4. Too many rounds of voting. If none of the candidates for regional boss gets more than 50 percent of the vote in the first round, the two best contenders face off two weeks later. Only very rarely does the second vote change the order, and this approach has no precedent in Slovakia’s local politics: mayors are always picked in a single election. Why was this type of selection introduced? To ensure that if the trick with the borders fails and a Hungarian gets more votes than his Slovak opponents, in the second round all Slovak voters can unite against him.
5. Too many officials. Most of the heads of the eight regions could walk Bratislava’s streets for hours without being recognised. If you mentioned the name Pavol Sedláček, even most political science graduates would have trouble guessing that he is the one that runs Trenčín Region. Not to mention, each region also has an assembly of 40 or 50 people. What for?
6. Confusing terminology. There are several official terms that are used when it comes to the regions – “higher territorial units”, “self-governing regions” or “chairman of the self-governing region”. The words most commonly used – župa and župan – are not officially recognised.

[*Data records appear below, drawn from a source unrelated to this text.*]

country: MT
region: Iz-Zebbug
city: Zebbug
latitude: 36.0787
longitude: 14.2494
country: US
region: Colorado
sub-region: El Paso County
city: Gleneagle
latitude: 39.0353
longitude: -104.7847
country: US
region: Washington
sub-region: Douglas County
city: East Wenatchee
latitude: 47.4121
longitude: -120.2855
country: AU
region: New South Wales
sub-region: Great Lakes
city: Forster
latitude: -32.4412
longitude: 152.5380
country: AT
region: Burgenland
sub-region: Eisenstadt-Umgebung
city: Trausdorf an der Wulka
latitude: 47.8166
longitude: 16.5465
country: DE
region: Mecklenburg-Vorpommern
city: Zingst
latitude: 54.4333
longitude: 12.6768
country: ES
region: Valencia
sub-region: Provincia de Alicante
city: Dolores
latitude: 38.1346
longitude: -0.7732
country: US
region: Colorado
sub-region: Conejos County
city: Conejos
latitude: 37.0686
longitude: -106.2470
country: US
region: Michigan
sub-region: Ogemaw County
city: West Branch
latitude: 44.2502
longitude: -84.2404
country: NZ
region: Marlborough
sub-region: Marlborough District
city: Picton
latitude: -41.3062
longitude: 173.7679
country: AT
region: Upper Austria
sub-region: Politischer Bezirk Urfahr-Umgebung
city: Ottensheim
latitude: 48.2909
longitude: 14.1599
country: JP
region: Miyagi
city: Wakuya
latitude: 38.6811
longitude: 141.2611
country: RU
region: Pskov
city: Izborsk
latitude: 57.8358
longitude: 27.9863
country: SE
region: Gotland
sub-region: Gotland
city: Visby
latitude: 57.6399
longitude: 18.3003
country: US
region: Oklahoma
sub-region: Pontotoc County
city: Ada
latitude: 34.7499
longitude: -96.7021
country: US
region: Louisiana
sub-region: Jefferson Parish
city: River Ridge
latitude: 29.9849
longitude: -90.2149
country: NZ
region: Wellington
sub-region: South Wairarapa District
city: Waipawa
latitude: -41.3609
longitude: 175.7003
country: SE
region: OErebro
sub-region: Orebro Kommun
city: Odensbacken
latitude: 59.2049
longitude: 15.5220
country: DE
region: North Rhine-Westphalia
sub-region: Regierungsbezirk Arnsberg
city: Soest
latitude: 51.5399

7. Too few women. Not that you would need quotas to guarantee that both genders get a proper voice in public affairs. But after three sets of elections, Slovakia is still waiting for its first female regional boss. And out of the 66 candidates running for the post this year, only five are women, and only one has any chance of winning, Monika Flašíková-Beňová of Smer.
Too many regional cliques have an interest in preserving the status quo, so any dramatic changes are unlikely. That is not good news. This is one system that’s ready to depart.